Rishi Sunak has blamed striking doctors for pushing up NHS waiting lists in a fiery exchange with an A&E worker.
The prime minister was taken to task over his pledge to cut soaring waiting lists, which last month jumped to see a record 7.5m patients waiting to start treatment.
Asked whether he was failing to deliver on his pledge, Mr Sunak said “we were making progress” but said staff walkouts had undermined that progress and driven up waiting lists.
He said the government had taken a “firm and fair” point of view in accepting recommendations from pay review bodies.
But, during an LBC phone-in, Mr Sunak said while nurses and some NHS workers had accepted the government’s offer, “unfortunately we still have groups of people who are not doing that”.
“They are striking and that is the reason that the waiting lists are going up,” he said.
A furious A&E registrar named Olivia said it was “amazing” to hear the PM blame spiralling waiting lists on doctors going on strike.
“You are losing staff because we are undervalued,” she said.
The British Medical Association member said: “It is not just doctors, it is everyone, we are all leaving.
“A happy workforce is your responsibility. You’re the prime minister, you are the government, your staff aren’t happy and that’s your fault.”
Mr Sunak told the doctor: “Fundamentally, you and I are not going to agree, because your union is asking for a 3 per cent pay rise.
“I don’t think that’s reasonable, I don’t think that’s affordable and I don’t think that’s fair.

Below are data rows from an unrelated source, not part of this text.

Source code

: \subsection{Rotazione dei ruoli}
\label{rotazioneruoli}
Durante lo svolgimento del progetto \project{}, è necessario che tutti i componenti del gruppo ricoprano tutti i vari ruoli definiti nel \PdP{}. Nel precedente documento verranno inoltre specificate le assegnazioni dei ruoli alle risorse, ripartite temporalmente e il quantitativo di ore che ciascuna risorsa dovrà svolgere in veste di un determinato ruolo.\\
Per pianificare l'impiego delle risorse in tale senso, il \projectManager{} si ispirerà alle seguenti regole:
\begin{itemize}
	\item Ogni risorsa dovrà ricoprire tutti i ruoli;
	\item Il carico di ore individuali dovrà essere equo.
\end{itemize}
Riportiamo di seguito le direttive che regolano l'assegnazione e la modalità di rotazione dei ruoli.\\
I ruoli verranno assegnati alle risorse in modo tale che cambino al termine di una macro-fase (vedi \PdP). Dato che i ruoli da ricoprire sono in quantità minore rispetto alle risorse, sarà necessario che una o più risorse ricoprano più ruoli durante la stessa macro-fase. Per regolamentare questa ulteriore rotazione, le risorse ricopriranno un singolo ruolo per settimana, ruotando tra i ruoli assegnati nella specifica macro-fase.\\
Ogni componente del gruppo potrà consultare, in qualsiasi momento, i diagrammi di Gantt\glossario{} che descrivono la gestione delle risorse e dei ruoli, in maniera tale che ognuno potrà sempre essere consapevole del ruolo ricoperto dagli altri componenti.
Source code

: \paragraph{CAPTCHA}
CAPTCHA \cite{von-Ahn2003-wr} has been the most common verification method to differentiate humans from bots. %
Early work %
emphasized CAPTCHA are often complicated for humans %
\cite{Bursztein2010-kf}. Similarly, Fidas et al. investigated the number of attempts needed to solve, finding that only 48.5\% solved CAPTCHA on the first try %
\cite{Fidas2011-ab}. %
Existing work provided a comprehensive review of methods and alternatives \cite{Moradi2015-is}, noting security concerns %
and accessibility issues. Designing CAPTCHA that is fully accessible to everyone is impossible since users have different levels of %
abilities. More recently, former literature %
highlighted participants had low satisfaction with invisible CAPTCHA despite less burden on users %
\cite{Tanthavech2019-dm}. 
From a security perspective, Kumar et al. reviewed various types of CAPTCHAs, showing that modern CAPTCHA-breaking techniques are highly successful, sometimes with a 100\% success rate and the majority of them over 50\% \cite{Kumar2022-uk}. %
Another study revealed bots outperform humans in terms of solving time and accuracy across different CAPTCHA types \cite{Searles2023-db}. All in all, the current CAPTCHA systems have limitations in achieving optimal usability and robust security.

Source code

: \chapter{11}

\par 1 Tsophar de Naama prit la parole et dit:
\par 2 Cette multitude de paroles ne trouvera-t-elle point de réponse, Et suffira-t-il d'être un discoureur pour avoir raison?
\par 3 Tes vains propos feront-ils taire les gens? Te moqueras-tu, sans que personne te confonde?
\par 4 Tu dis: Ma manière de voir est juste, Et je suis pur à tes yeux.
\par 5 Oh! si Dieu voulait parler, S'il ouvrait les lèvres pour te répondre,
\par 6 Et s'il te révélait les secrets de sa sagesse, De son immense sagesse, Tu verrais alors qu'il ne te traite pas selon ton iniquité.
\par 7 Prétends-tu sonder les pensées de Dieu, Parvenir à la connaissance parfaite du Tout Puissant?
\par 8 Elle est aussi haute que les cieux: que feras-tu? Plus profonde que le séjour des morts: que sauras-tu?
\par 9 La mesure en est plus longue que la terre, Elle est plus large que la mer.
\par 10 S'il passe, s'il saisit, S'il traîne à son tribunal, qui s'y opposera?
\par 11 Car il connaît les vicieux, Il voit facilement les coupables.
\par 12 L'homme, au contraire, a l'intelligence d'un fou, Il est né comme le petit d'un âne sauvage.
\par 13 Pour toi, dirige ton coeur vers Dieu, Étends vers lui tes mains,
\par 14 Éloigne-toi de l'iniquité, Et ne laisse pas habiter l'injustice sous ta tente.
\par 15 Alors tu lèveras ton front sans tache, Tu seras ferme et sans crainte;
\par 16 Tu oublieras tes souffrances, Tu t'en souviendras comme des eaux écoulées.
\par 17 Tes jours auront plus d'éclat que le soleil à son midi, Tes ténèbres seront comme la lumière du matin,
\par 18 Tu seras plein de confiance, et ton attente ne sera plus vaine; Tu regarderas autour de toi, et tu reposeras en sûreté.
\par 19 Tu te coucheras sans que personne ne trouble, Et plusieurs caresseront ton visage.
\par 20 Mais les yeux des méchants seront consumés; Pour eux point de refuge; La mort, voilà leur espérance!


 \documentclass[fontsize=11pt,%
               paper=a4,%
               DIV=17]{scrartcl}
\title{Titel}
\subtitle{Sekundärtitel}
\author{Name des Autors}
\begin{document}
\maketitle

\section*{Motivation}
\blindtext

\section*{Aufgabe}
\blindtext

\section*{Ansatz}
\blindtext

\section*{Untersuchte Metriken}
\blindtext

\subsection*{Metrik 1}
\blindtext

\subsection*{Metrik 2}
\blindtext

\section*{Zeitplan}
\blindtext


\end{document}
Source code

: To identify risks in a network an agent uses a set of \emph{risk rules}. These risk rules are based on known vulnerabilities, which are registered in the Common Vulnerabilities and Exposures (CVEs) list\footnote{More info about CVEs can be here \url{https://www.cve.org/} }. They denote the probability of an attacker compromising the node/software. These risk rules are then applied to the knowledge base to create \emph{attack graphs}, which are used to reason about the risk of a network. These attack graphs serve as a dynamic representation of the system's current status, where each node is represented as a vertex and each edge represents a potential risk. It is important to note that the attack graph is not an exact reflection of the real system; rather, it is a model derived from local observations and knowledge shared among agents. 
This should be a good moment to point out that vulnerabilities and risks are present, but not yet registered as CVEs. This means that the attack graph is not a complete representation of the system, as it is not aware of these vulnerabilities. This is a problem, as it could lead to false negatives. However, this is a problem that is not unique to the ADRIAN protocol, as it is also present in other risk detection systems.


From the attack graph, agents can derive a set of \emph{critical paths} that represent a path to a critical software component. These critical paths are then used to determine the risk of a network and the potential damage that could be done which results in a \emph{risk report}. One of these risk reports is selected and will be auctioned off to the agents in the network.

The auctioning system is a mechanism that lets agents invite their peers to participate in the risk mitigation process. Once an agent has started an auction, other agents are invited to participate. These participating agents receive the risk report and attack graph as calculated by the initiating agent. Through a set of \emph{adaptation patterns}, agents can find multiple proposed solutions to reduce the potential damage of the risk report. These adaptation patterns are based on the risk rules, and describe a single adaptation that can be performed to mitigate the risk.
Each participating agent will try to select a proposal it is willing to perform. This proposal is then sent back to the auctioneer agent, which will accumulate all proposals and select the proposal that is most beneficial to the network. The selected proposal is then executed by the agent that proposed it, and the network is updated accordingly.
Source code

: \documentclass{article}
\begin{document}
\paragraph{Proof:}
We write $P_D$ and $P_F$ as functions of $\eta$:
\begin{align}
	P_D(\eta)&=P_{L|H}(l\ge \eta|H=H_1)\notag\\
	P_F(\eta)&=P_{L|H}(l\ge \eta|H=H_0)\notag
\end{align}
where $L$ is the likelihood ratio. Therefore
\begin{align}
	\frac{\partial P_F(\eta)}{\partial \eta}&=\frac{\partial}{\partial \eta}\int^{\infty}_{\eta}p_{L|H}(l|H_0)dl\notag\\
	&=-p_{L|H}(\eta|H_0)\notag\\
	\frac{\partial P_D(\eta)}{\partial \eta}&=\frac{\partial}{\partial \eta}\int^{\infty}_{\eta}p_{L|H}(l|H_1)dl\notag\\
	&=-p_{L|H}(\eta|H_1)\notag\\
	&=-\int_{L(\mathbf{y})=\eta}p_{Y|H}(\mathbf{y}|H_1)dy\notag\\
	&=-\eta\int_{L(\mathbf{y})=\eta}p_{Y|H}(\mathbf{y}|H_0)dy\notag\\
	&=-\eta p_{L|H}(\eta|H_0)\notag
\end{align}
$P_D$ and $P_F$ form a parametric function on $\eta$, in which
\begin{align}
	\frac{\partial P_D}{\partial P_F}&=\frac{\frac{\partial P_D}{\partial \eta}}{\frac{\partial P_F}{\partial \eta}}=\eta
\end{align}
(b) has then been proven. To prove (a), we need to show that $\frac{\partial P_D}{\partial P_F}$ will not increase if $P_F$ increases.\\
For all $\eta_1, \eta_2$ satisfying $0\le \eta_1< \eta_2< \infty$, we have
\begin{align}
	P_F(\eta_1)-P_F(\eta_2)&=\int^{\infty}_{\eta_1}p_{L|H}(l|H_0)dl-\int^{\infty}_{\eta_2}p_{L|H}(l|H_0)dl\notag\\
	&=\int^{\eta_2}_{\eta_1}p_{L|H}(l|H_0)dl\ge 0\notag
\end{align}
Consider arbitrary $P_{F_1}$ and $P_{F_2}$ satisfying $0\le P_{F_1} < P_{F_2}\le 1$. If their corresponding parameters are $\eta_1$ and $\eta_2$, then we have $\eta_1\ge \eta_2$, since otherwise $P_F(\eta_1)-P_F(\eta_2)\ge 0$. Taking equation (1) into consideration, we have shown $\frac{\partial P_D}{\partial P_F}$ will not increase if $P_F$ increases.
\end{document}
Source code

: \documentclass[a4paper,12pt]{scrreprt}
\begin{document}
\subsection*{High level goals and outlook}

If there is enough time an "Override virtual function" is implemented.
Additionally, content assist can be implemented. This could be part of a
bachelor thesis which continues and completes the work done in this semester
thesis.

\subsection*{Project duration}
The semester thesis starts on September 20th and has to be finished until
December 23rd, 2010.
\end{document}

“Millions of others have accepted the recommendations and I would urge your union to do the same.”
But nursing union the RCN said Mr Sunak’s comments “add insult to injury”. “Blaming nurses for the state of the NHS is a low blow,” said director Patricia Marquis.
She said NHS staff took industrial action because of the deteriorating standards of care and spiralling waiting lists – which were growing “a long time before the pandemic and strike action”.
“The prime minister should take responsibility for the knife-edge position of the NHS and not point the finger,” she said.
The PM has made cutting waiting lists one of his priorities for 2023, pledging in January that “lists will fall and people will get the care they need more quickly”.
However, hospital leaders have warned they are not confident they will hit key NHS targets to reduce the waiting list in 2024 and 2025.
And last month, health minister Maria Caulfield conceded that the record number of Britons now waiting for treatment will “probably will go up higher”.
Two leading health think tanks have also warned the prime minister is “highly unlikely” to hit the target.
The Health Foundation said the chances of cutting the overall waiting lists by the next election, expected in autumn 2024 were “vanishing small”, while the King’s Fund said overall waiting lists would probably “continue to rise between now and the next general election”.